One of the major drawbacks (and, conversely, the most important use) of utilizing Rb and Sr to derive a radiometric date is their relative mobility, especially in hydrothermal fluids. Rb and Sr are relatively mobile alkaline elements and as such are relatively easily moved around by the hot, often carbonated hydrothermal fluids present during metamorphism or magmatism.

Conversely, these fluids may metasomatically alter a rock, introducing new Rb and Sr into the rock (generally during potassic alteration or calcic (albitisation) alteration. Rb–Sr can then be used on the altered mineralogy to date the time of this alteration, but not the date at which the rock formed.
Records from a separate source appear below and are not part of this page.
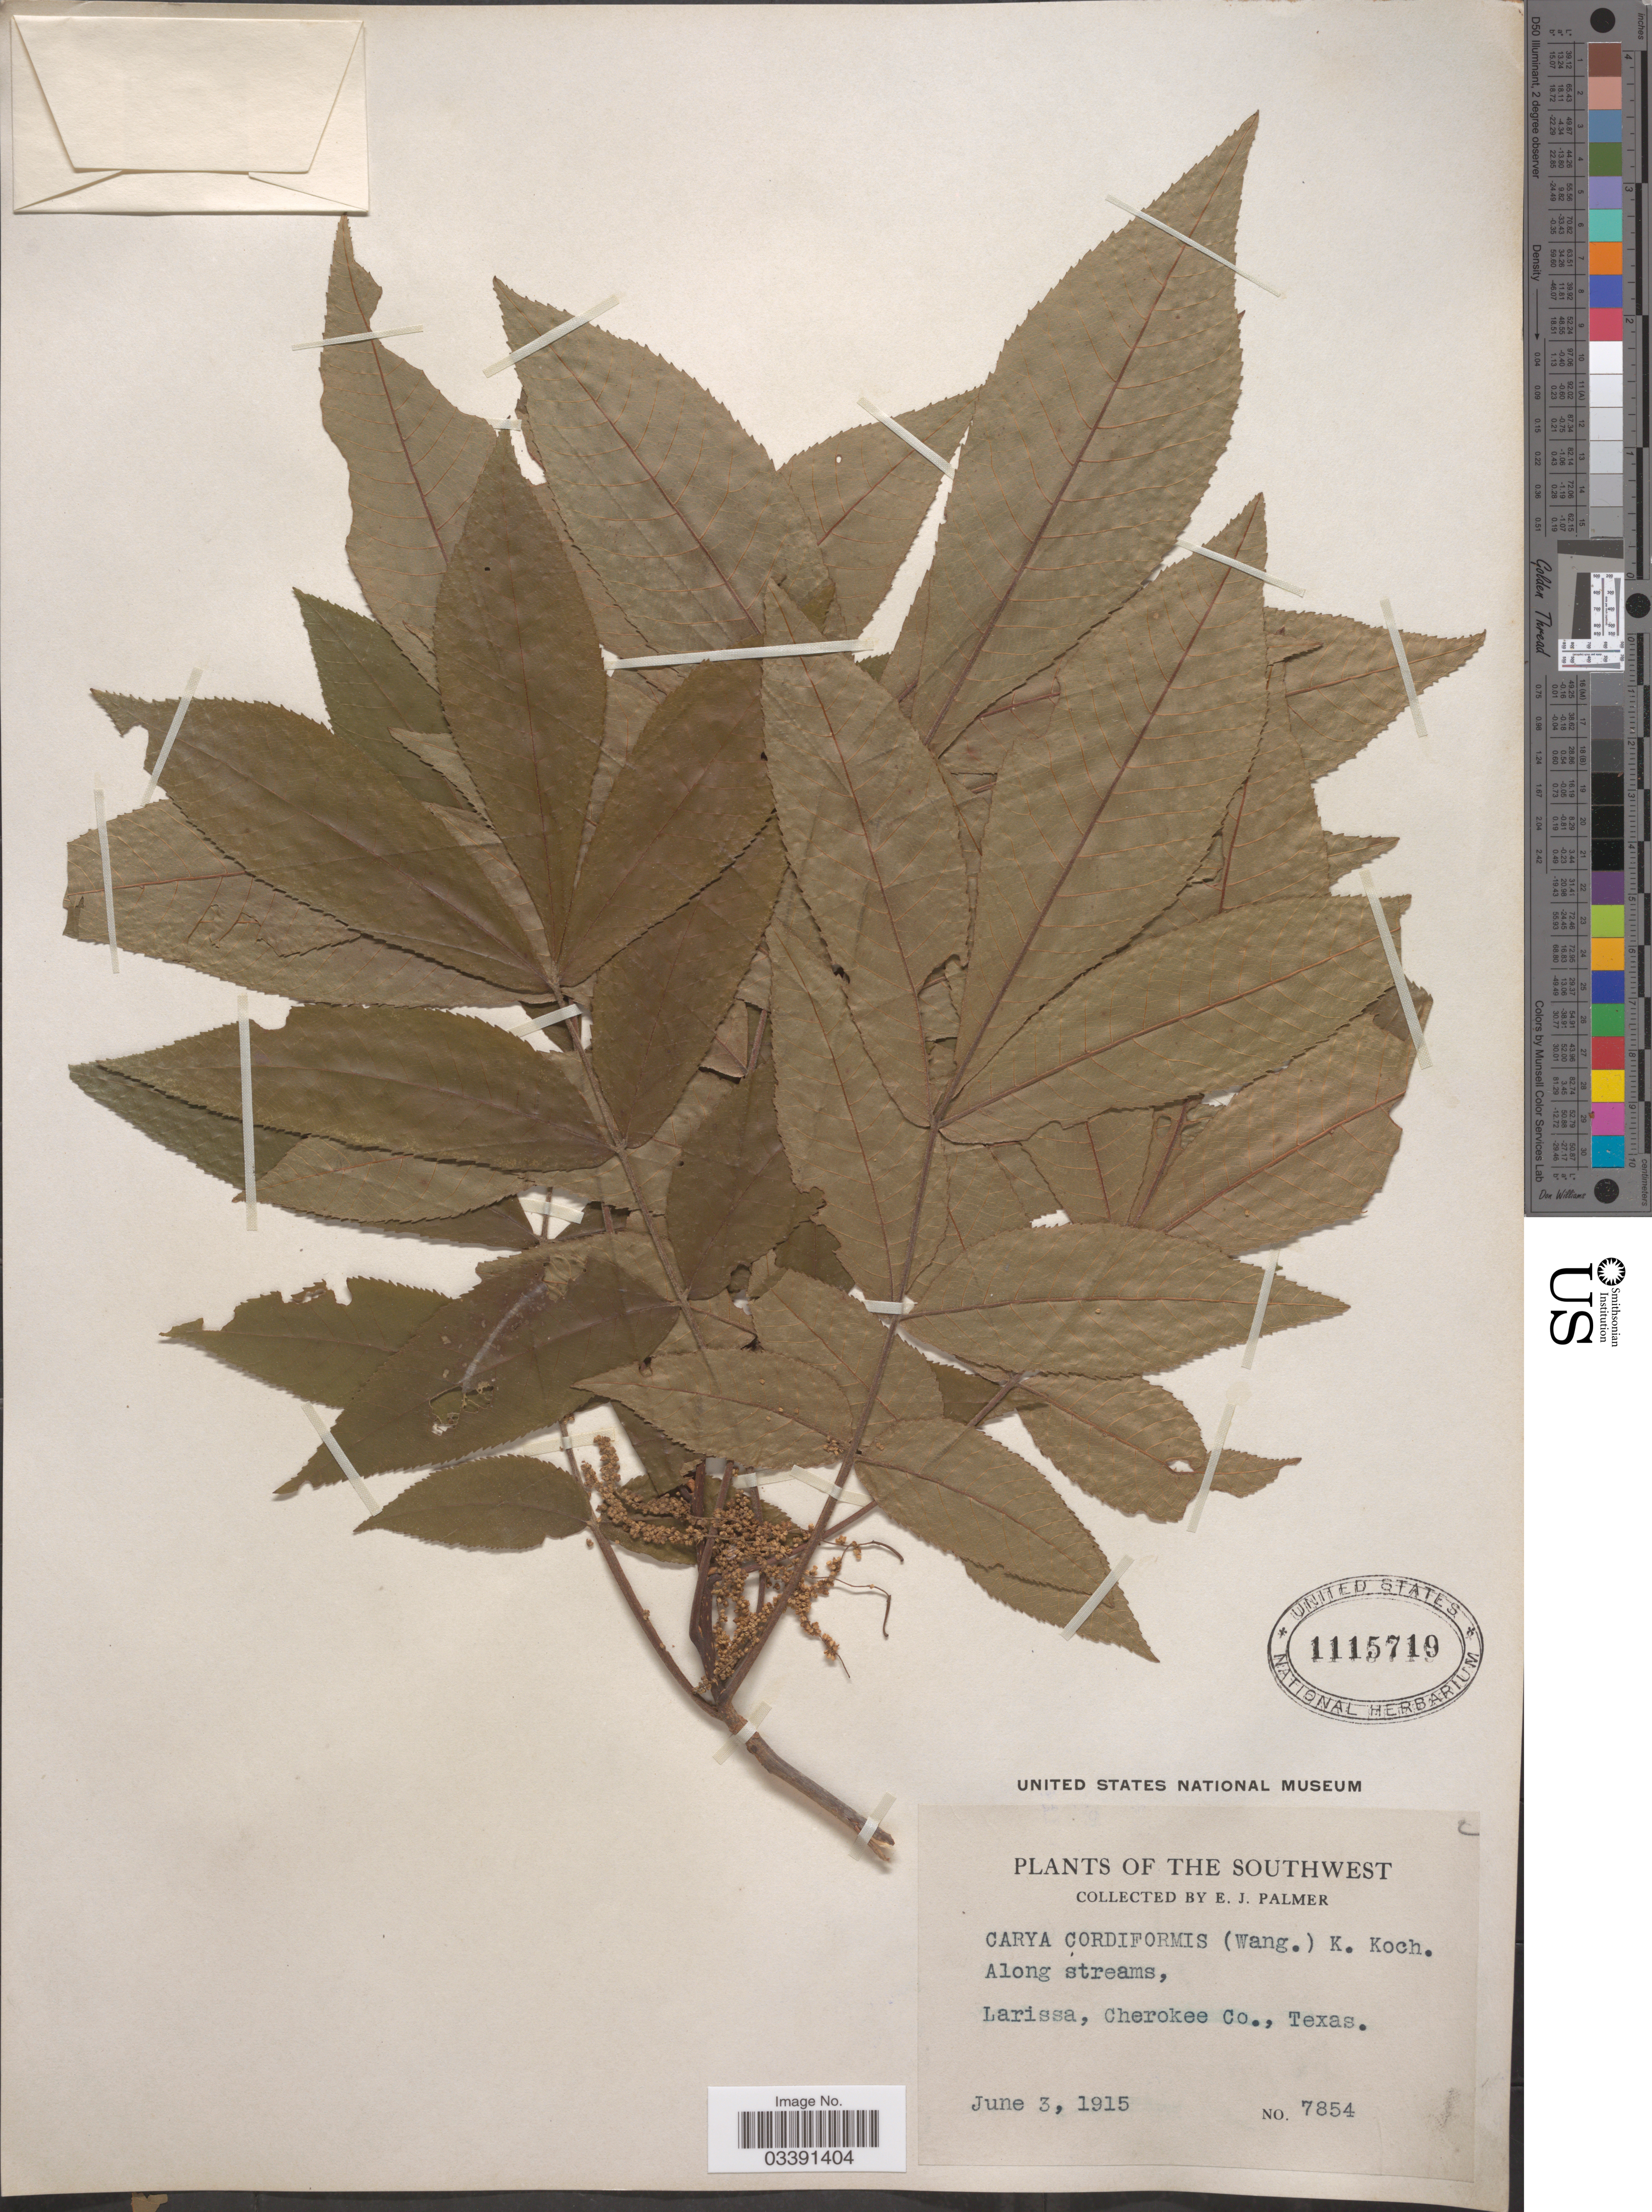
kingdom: Plantae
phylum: Tracheophyta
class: Magnoliopsida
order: Fagales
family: Juglandaceae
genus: Carya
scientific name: Carya cordiformis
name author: (Wangenh.) K. Koch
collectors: E. J. Palmer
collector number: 7854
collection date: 1915-06-03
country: United States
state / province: Texas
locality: The Southwest. Larissa, Cherokee Co.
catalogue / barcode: US 1115719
Thus, assigning age significance to a result requires studying the metasomatic and thermal history of the rock, any metamorphic events, and any evidence of fluid movement. A Rb–Sr date which is at variance with other geochronometers may not be useless, it may be providing data on an event which is not representing the age of formation of the rock.

==Uses==
===Geochronology===
The Rb–Sr dating method has been used extensively in dating terrestrial and lunar rocks, and meteorites. If the initial amount of Sr is known or can be extrapolated, the age can be determined by measurement of the Rb and Sr concentrations and the ^{87}Sr/^{86}Sr ratio. The dates indicate the true age of the minerals only if the rocks have not been subsequently altered.

The important concept in isotopic tracing is that Sr derived from any mineral through weathering reactions will have the same ^{87}Sr/^{86}Sr as the mineral. Although this is a potential source of error for terrestrial rocks, it is irrelevant for lunar rocks and meteorites, as there are no chemical weathering reactions in those environments.

===Isotope geochemistry===
Initial ^{87}Sr/^{86}Sr ratios are a useful tool in archaeology, forensics and paleontology because the ^{87}Sr/^{86}Sr of a skeleton, sea shell or indeed a clay artefact is directly comparable to the source rocks upon which it was formed or upon which the organism lived. Thus, by measuring the current-day ^{87}Sr/^{86}Sr ratio (and often the ^{143}Nd–^{144}Nd ratios as well) the geological fingerprint of an object or skeleton can be measured, allowing migration patterns to be determined.

===Strontium isotope stratigraphy===
Strontium isotope stratigraphy relies on recognised variations in the ^{87}Sr/^{86}Sr ratio of seawater over time. The application of Sr isotope stratigraphy is generally limited to carbonate samples for which the Sr seawater curve is well defined. This is well known for the Cenozoic time-scale but, due to poorer preservation of carbonate sequences in the Mesozoic and earlier, it is not completely understood for older sequences. In older sequences diagenetic alteration combined with greater uncertainties in estimating absolute ages due to lack of overlap between other geochronometers (for example U–Th) leads to greater uncertainties in the exact shape of the Sr isotope seawater curve.